Простившись с друзьями, не могу воздержаться от сердечной потребности помянуть также добрым словом и теплое гнездо, которое некогда нас собрало и приютило. И здесь, вероятно, тешу я себя одного, да и то с каким-то самоотвержением. Здесь вступаю на жгучую почву, но я давно опален и обстрелян. Огня не боюсь. Знаю, что в настоящее время иезуиты не в чести, не только на Западе, но и у нас, вероятно более из подражания. Мы довольно склонны развертывать зонтики свои (на нашем богатом языке нет, между прочим, слова parapluie, Begenschirm), когда идет дождь, например, в Париже, Пословица говорит: лежачего не бьют. Кажется, тем паче не следовало бы бить отсутствующего, или даже не бывалого, а мы все-таки бьем по пустому месту. Не пускаюсь в отыскание и в исследование иезуитских действий и влияний на Римском церковном Западе. Это не мое дело. Но спрошу: где у нас эти пугала, эти опасные и грозные иезуиты, которые, как тени и призраки, пробегают еще по страницам печати нашей? Где, за редкими, совершенно личными исключениями, искать их в последнем столетии истории нашей? Где вредные для государственного объединения нашего обращения, или совращения с пути православия единоверцев ваших?
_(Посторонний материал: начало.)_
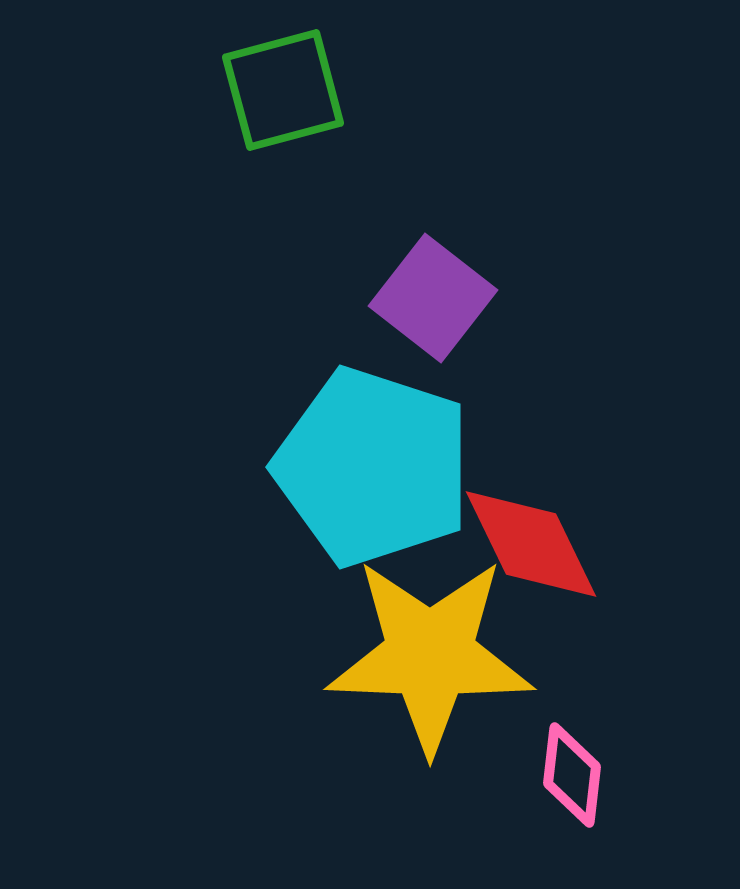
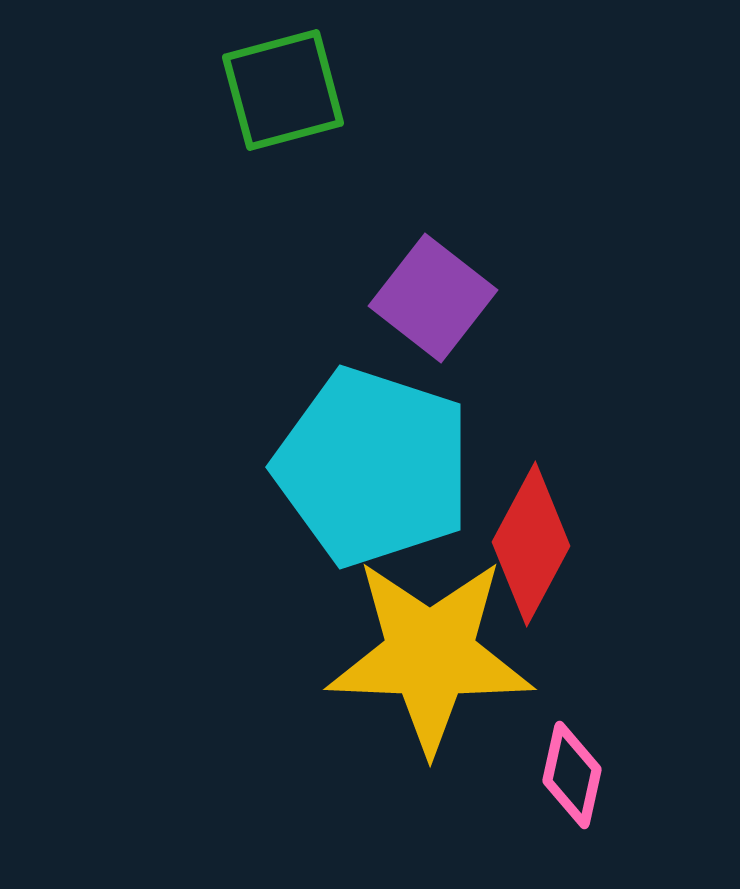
red diamond: rotated 54 degrees clockwise
pink diamond: rotated 6 degrees clockwise
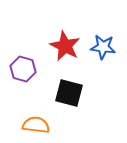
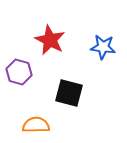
red star: moved 15 px left, 6 px up
purple hexagon: moved 4 px left, 3 px down
orange semicircle: rotated 8 degrees counterclockwise
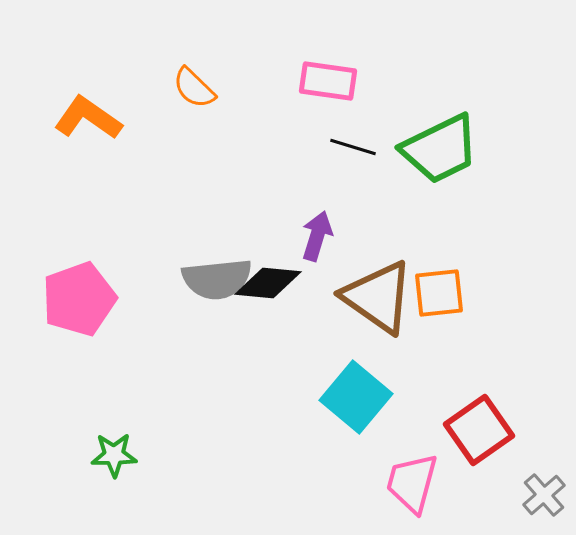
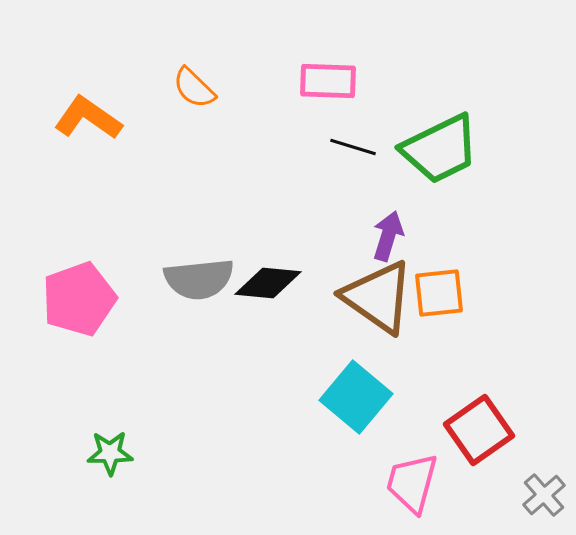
pink rectangle: rotated 6 degrees counterclockwise
purple arrow: moved 71 px right
gray semicircle: moved 18 px left
green star: moved 4 px left, 2 px up
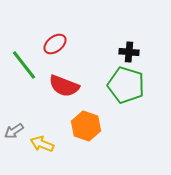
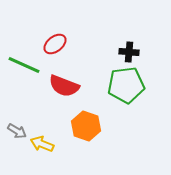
green line: rotated 28 degrees counterclockwise
green pentagon: rotated 24 degrees counterclockwise
gray arrow: moved 3 px right; rotated 114 degrees counterclockwise
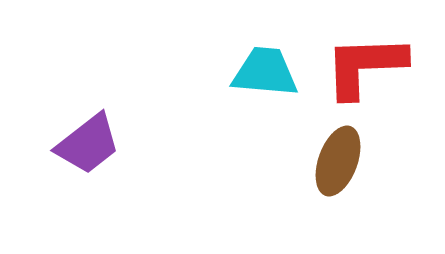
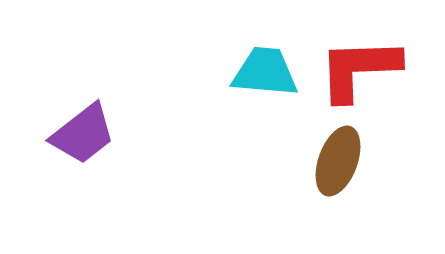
red L-shape: moved 6 px left, 3 px down
purple trapezoid: moved 5 px left, 10 px up
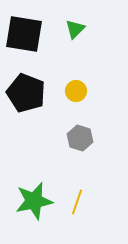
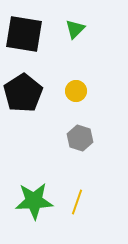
black pentagon: moved 3 px left; rotated 18 degrees clockwise
green star: rotated 9 degrees clockwise
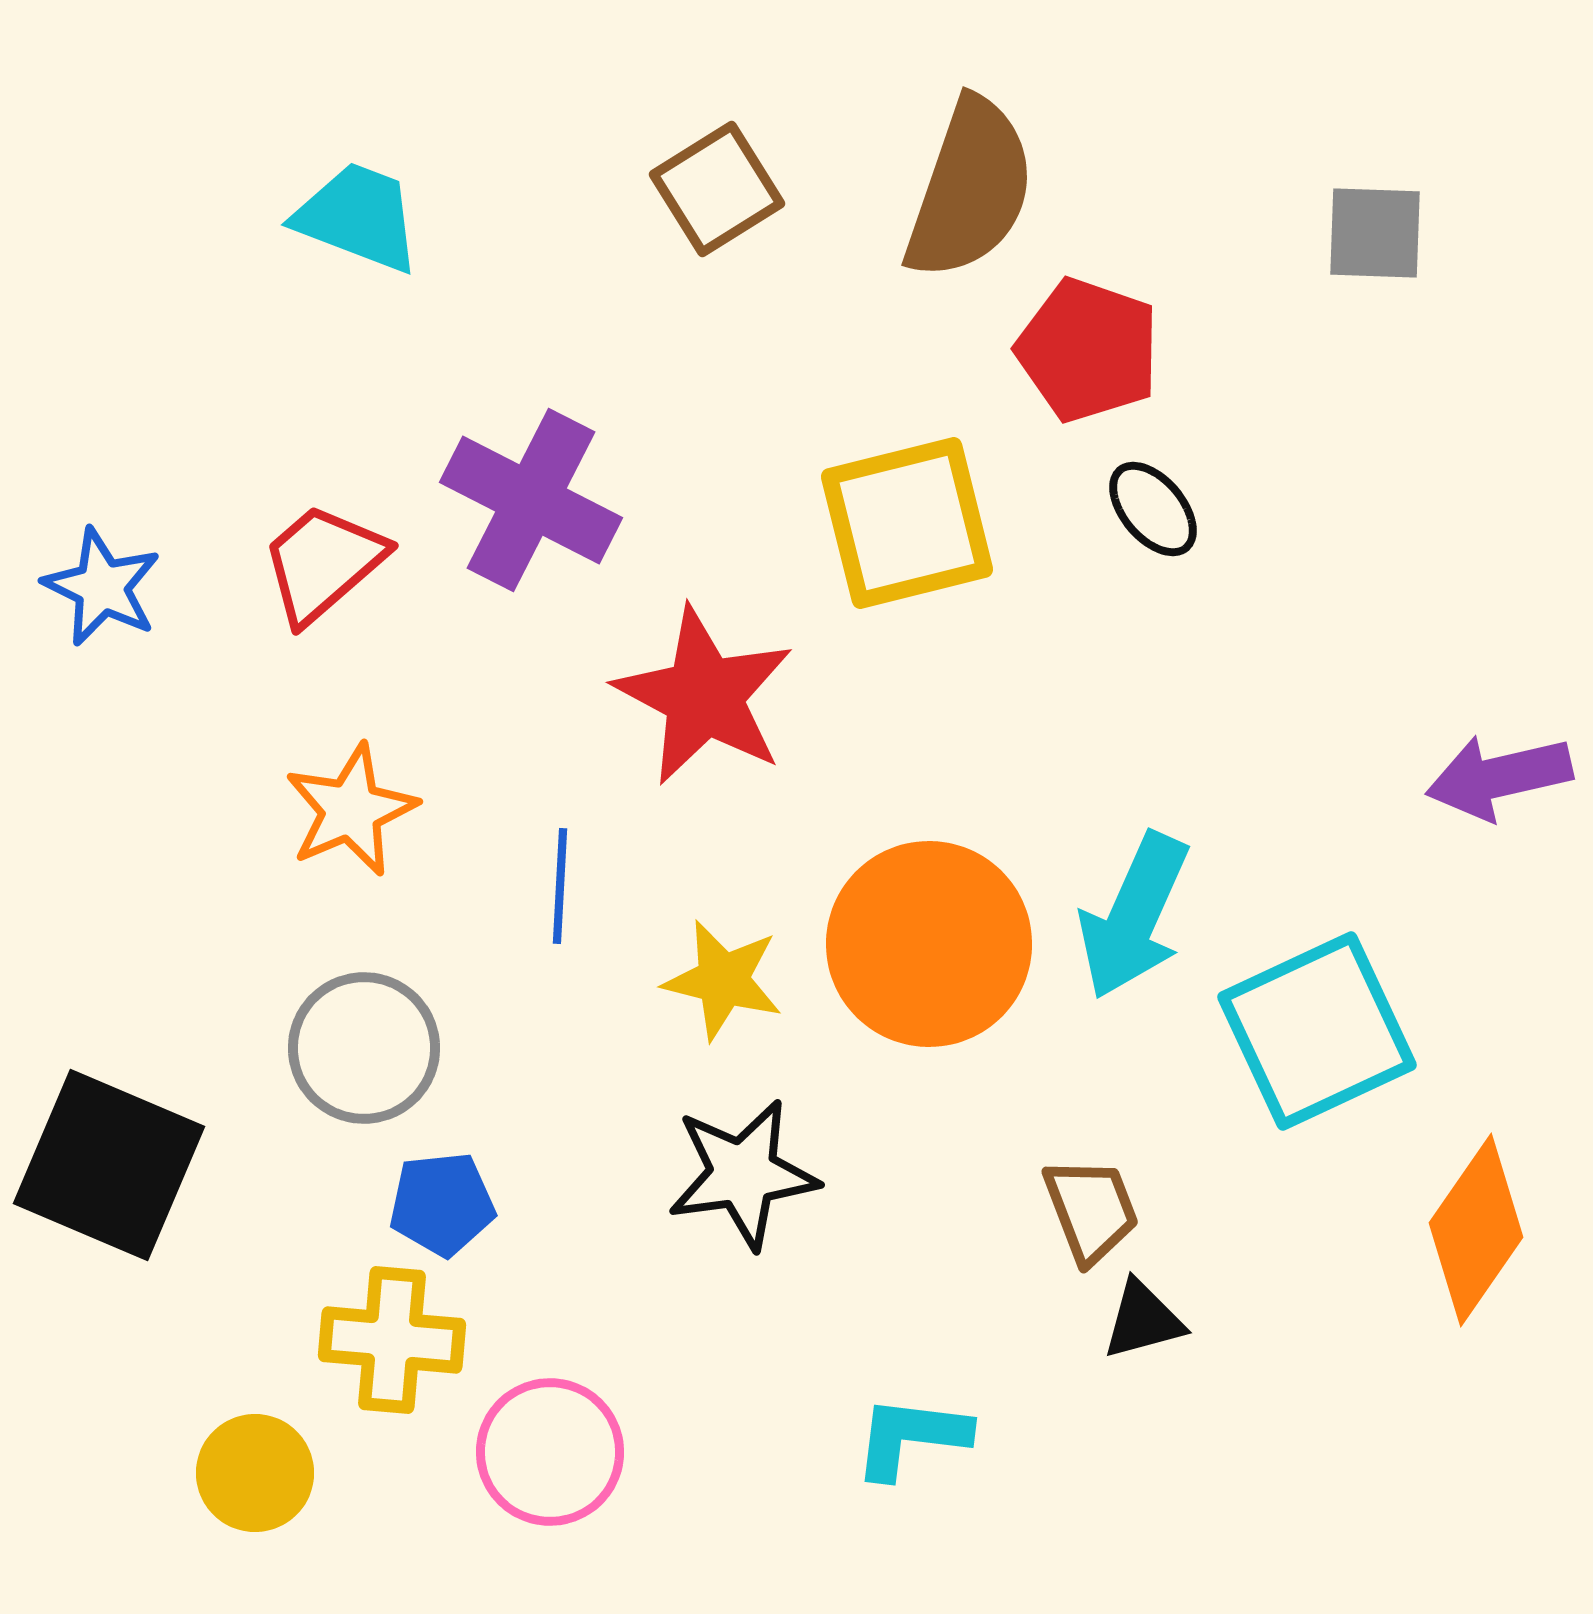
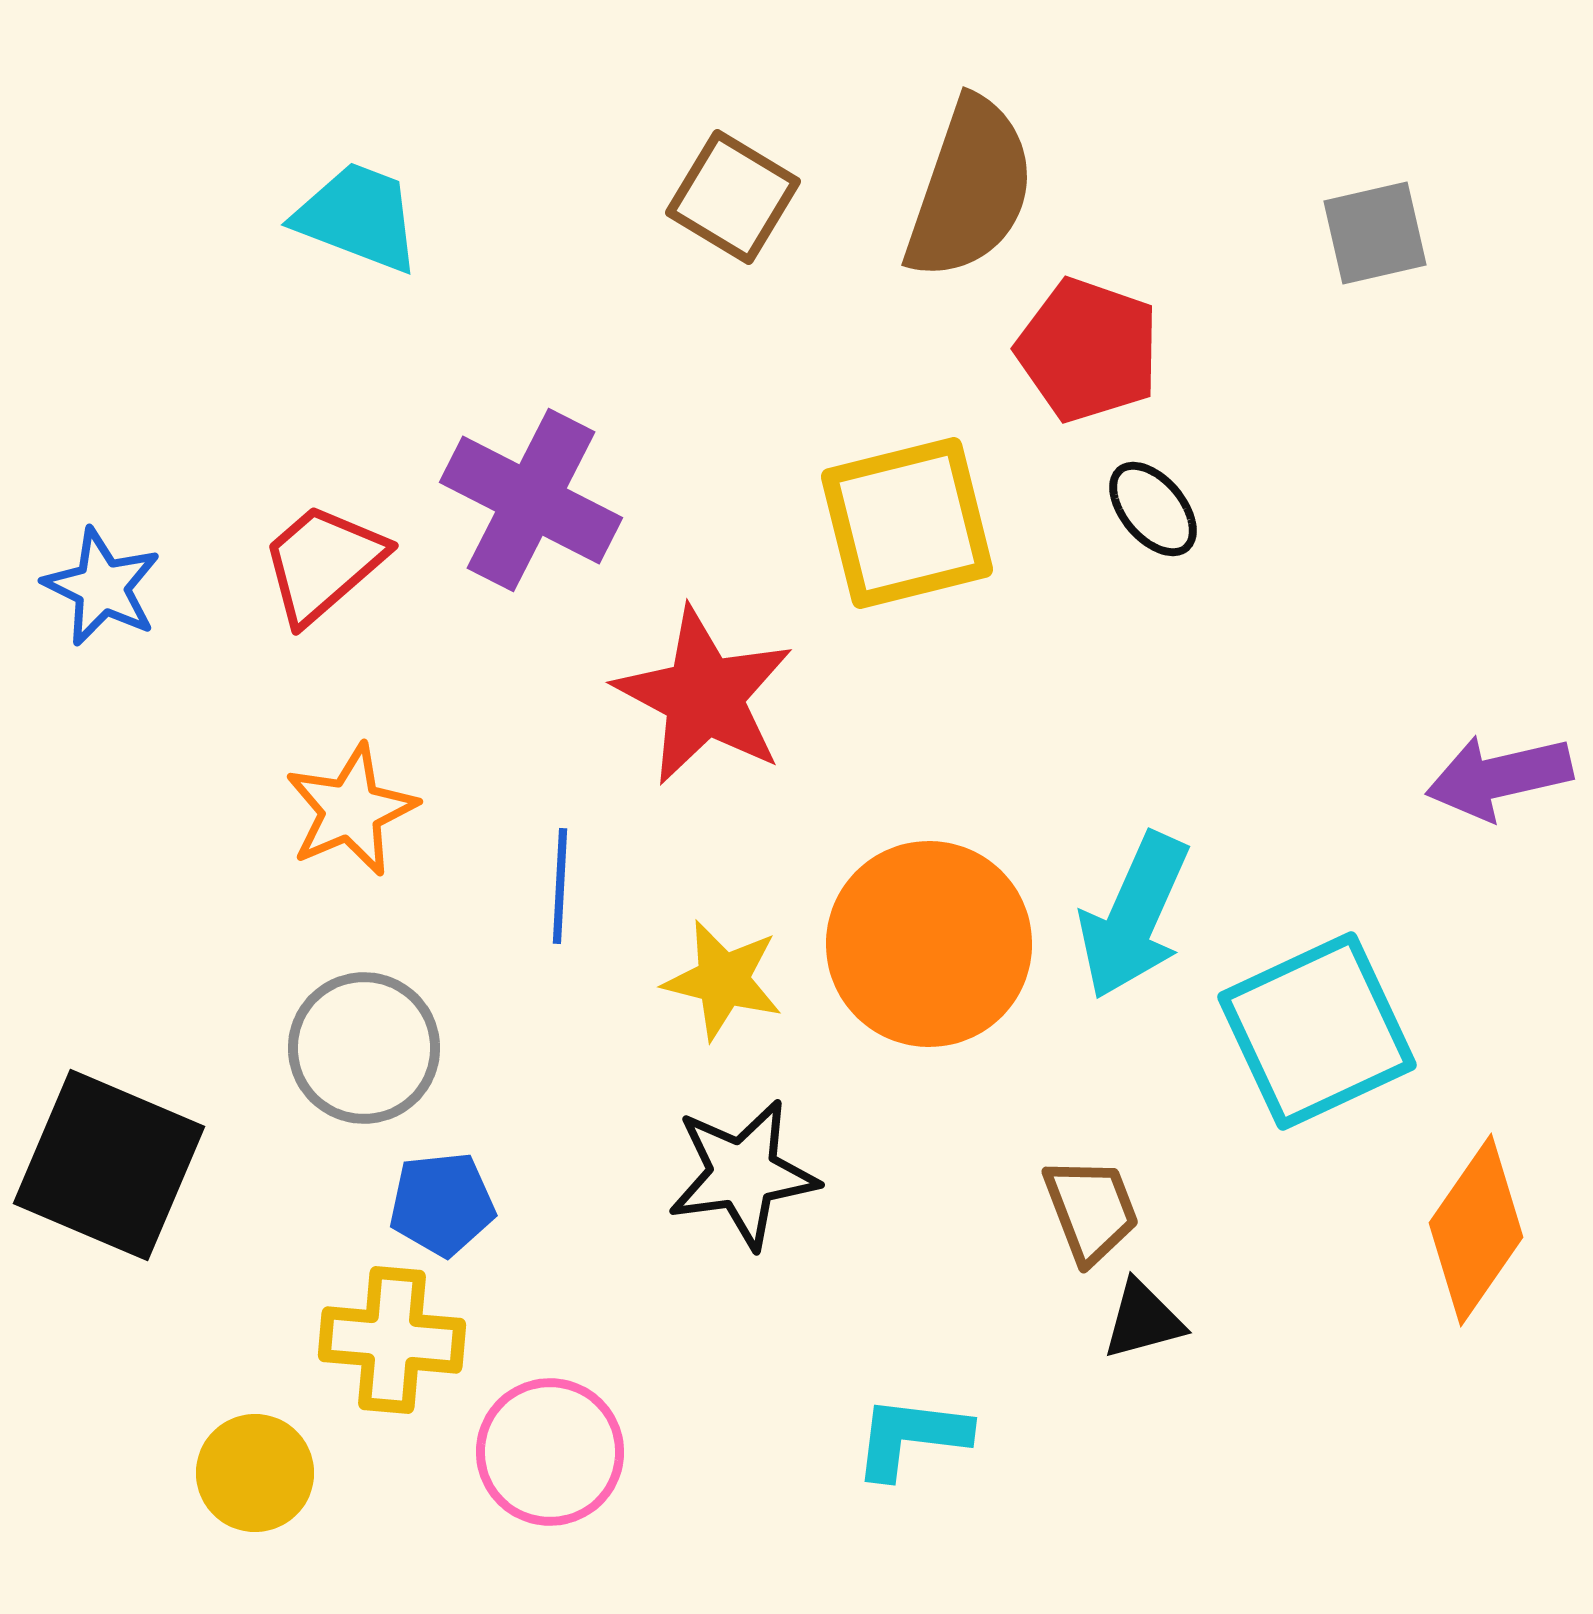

Когда и были они, то много ли их? Скажем: за глаза несколько десятков, считая в них и женщин. Стоит ли из этого горячиться и бить в набат, как при пожаре, или нашествии неприятеля? Стоит ли говорить и писать об этом? Это капля в море, или капля, выцеженная из моря. А сколько пролито было чернил ради этой капли. В числе их были и умные и бойкие, но на какой конец? Мудрено объяснить. Не вступаюсь за отщепенцев, не берусь оправдывать их. Готов я согласиться, что некоторые отреклись от Церкви по легкомыслию, по неведению сущности Церкви нашей; другие, если можно употребить подобное выражение в таком случае, обратились по моде. Знаю женщин, которые оримлянились, когда было поветрие на обращение, и возвратились в лоно православной церкви, когда поветрие и мода миновались!

Но в их числе есть и люди, которые поступили по совести, особенно из тех, которые после посвятили себя духовной и монашеской жизни. Есть и такие в среде отпадших братьев наших. Религиозная совесть имеет свои тайны, которые легко и необдуманно оценивать и в особенности порочить нельзя. Во всяком случае не дело христиански-евангельское закидывать каменьями и отпадших и блуждающих братьев. Молитесь за них, если вам их жаль, но не поносите их. Остроумия и перунов ваших не расточайте на них.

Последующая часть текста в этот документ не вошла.